ASSIGNED TASK A: In the MySQL update thread, what does a write lock prevent other queries from doing?
ASSIGNED TASK B: Reproduce the portion of the MySQL update thread between "A read lock prevents" and "ENGINE INNODB STATUS.", inclusive.

DOCUMENT EXCERPT:

==*==

Will SQL update affect its subquery during the update run? - mysql

I'm just composing a complex update query which looks more or less like this:
update table join
(select y, min(x) as MinX
from table
group by y) as t1
using (y)
set x = x - MinX
Which means that the variable x is updated based on the subquery, which also processes variable x - but couldn't this x already be modified by the running update command? Isn't this a problem? I mean, in normal programming you normally have to handle this explicitly, i.e. store new value to some other place from the old value and after the job is done, replace the old value with new... but how will SQL database do this?
I'm not interested in a single observation or experiment. I would like to have a snippet from the docs or sql standard that will say what is the defined behaviour in this case. I'm using MySQL, but answers valid also for other PostgresQL, Oracle, etc. and especially for SQL standard in general are appreciated. Thanks!

** Edited **
Selecting from the target table
From 13.2.9.8. Subqueries in the FROM Clause:
Subqueries in the FROM clause can return a scalar, column, row, or table. Subqueries in the FROM clause cannot be correlated subqueries, unless used within the ON clause of a JOIN operation.
So, yes, you can perform the above query.
The problem
There are really two problems here. There's concurrency, or ensuring that no one else changes the data out from under our feet. This is handled with locking. Dealing with the actual modification of new versus old values is handled with derived tables.
Locking
In the case of your query above, with InnoDB, MySQL performs the SELECT first, and acquires a read (shared) lock on each row in the table individually. If you had a WHERE clause in the SELECT statement, then only the records you select would be locked, where ranges would cause any gaps to be locked as well.
A read lock prevents any other query from acquiring write locks, so records can't be updated from elsewhere while they're read locked.
Then, MySQL acquires a write (exclusive) lock on each of the records in the table individually. If you had a WHERE clause in your UPDATE statement, then only the specific records would be write locked, and again, if the WHERE clause selected a range, then you would have a range locked.
Any record that had a read lock from the previous SELECT would automatically be escalated to a write lock.
A write lock prevents other queries from obtaining either a read or write lock.
You can use Innotop to see this by running it in Lock mode, start a transaction, execute the query (but don't commit it), and you will see the locks in Innotop. Also, you can view the details without Innotop with SHOW ENGINE INNODB STATUS.

==*==

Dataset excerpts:
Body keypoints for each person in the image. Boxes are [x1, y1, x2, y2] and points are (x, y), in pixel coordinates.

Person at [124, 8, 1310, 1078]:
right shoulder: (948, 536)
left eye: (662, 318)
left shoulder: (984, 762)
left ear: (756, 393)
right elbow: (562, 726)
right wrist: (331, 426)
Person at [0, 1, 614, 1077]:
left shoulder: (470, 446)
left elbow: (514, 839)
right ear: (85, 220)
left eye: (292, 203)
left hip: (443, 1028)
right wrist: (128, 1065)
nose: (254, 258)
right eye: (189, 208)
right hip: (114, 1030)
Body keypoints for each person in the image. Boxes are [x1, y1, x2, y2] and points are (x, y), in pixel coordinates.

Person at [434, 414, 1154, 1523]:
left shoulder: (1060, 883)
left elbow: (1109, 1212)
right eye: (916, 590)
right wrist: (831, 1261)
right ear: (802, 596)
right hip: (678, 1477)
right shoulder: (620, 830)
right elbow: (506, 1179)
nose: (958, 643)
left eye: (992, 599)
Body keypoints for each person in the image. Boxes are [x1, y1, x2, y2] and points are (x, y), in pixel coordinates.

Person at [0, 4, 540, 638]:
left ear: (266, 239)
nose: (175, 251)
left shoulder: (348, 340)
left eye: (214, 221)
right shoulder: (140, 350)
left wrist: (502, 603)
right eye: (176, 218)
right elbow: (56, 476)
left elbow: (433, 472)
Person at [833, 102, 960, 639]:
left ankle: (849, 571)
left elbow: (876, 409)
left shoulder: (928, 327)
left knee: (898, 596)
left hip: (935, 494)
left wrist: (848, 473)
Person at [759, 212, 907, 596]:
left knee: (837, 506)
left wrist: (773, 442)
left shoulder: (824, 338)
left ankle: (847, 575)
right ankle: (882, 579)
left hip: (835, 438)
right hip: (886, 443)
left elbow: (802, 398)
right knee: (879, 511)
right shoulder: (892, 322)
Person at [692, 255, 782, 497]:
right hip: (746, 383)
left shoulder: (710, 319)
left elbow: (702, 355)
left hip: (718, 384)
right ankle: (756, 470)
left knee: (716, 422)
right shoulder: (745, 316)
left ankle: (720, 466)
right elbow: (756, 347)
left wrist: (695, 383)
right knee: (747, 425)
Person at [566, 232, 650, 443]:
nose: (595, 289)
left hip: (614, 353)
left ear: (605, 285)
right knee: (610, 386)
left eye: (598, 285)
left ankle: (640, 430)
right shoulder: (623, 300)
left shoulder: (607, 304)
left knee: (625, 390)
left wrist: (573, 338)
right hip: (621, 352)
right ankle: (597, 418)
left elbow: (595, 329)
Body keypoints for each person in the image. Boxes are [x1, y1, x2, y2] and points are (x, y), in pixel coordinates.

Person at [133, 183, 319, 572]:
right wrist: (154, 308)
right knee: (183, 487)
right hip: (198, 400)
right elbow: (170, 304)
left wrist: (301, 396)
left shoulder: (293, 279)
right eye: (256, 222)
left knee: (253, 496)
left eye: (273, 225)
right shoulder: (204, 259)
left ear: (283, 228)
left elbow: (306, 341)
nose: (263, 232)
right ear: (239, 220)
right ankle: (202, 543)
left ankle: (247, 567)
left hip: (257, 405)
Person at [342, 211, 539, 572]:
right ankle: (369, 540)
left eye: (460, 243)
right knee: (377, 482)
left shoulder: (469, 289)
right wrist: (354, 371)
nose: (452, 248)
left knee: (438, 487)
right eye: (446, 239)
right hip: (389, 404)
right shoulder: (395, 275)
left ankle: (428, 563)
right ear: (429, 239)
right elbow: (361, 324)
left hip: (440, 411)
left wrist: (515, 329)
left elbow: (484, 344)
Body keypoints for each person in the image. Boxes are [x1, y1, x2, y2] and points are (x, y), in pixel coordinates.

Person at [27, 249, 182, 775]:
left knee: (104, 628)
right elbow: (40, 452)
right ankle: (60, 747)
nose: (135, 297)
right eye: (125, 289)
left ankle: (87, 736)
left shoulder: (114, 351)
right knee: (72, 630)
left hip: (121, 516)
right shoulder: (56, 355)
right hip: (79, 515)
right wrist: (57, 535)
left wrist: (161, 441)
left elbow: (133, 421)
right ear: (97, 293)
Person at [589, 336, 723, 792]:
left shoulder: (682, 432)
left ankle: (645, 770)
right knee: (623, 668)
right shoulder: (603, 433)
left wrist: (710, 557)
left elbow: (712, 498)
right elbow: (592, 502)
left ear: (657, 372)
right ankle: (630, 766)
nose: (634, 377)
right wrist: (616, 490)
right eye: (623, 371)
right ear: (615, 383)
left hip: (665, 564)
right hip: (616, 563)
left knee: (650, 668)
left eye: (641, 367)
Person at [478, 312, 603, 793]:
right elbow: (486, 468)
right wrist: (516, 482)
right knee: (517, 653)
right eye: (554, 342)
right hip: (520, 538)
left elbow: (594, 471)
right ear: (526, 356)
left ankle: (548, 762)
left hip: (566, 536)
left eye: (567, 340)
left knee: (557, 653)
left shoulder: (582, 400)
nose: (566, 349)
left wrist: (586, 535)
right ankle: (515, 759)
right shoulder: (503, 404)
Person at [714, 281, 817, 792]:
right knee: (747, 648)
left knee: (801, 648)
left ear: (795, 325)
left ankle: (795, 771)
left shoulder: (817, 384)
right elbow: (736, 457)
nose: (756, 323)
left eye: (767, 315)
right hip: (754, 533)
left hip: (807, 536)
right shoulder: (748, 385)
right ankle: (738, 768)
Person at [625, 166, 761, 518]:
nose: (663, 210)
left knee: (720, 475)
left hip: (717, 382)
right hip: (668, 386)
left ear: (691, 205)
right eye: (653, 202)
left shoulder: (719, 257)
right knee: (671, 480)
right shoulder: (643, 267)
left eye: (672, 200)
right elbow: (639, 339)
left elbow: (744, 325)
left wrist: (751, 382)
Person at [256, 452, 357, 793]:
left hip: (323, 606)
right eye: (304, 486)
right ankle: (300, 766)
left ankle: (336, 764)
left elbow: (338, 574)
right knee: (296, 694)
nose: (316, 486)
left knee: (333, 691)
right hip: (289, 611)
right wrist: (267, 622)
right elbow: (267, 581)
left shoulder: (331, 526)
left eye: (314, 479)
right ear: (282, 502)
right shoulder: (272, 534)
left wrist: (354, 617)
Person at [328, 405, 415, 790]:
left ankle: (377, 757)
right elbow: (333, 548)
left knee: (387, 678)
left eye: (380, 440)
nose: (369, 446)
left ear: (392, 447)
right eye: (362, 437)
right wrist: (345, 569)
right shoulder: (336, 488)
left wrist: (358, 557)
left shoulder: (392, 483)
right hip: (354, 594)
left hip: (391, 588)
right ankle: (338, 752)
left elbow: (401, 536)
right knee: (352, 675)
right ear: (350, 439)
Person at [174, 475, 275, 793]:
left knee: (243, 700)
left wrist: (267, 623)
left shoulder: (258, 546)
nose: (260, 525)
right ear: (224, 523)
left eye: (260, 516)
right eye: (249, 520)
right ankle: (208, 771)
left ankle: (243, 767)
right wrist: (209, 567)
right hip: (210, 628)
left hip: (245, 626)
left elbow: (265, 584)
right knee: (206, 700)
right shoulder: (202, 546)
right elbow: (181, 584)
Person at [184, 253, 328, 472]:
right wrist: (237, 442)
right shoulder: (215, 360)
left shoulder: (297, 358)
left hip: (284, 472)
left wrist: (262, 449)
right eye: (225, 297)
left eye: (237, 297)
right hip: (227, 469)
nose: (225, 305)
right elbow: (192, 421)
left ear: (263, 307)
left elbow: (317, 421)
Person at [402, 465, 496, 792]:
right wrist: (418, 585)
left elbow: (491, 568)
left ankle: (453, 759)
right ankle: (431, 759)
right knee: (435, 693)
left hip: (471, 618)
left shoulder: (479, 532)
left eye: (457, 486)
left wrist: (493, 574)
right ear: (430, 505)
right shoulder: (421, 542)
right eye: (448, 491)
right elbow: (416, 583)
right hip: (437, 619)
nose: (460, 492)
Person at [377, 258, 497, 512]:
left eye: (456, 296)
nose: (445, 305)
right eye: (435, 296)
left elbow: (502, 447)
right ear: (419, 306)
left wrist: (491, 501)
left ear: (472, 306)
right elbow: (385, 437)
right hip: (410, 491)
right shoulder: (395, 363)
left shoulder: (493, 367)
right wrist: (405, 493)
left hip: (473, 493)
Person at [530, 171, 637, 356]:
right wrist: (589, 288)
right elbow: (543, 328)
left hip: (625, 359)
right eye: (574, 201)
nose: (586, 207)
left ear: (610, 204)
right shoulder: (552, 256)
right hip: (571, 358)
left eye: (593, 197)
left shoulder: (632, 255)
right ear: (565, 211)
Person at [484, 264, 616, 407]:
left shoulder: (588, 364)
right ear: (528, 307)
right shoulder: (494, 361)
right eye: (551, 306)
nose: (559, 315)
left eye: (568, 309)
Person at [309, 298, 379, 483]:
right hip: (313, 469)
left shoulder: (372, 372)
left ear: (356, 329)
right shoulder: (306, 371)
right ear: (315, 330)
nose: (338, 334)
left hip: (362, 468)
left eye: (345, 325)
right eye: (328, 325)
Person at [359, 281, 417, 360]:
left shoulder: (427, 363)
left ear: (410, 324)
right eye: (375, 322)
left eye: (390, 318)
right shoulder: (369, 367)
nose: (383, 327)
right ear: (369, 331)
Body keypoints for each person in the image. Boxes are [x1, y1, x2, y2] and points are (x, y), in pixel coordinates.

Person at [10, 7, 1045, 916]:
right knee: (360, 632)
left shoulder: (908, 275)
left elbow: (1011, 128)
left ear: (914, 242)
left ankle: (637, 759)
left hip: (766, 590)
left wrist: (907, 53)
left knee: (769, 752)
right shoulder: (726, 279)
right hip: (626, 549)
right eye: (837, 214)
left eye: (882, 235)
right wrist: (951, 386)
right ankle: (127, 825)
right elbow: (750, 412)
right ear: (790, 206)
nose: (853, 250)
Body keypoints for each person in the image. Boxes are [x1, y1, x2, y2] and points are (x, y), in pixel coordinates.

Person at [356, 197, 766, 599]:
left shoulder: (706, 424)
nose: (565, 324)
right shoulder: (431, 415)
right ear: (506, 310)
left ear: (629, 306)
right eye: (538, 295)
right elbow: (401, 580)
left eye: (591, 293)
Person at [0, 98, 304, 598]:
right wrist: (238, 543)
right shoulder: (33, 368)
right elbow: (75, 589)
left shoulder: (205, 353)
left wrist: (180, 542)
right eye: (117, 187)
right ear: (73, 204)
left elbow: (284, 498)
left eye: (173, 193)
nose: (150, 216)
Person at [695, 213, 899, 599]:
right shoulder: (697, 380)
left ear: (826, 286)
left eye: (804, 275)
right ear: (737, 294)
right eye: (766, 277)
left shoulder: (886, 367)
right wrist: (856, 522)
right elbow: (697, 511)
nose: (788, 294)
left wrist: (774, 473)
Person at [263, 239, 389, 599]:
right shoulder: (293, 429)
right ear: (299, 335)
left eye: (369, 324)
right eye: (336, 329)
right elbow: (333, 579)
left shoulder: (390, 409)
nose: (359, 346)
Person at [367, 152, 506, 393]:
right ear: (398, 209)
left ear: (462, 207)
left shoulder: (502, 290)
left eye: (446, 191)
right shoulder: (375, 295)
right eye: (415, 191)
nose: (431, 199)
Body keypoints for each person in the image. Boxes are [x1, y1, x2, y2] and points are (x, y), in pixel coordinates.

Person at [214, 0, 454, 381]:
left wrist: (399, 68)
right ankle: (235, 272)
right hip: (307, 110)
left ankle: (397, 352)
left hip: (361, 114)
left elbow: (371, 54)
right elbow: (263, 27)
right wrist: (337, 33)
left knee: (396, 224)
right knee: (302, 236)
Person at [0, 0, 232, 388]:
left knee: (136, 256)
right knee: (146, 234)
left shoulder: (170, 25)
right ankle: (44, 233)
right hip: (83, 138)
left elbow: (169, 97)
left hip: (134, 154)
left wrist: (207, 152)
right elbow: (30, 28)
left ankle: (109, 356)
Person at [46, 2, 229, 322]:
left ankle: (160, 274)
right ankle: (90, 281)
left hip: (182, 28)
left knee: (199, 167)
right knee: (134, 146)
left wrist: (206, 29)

==*==

OUTPUT A: It prevents other queries from obtaining either a read or a write lock.

OUTPUT B:
A read lock prevents any other query from acquiring write locks, so records can't be updated from elsewhere while they're read locked.
Then, MySQL acquires a write (exclusive) lock on each of the records in the table individually. If you had a WHERE clause in your UPDATE statement, then only the specific records would be write locked, and again, if the WHERE clause selected a range, then you would have a range locked.
Any record that had a read lock from the previous SELECT would automatically be escalated to a write lock.
A write lock prevents other queries from obtaining either a read or write lock.
You can use Innotop to see this by running it in Lock mode, start a transaction, execute the query (but don't commit it), and you will see the locks in Innotop. Also, you can view the details without Innotop with SHOW ENGINE INNODB STATUS.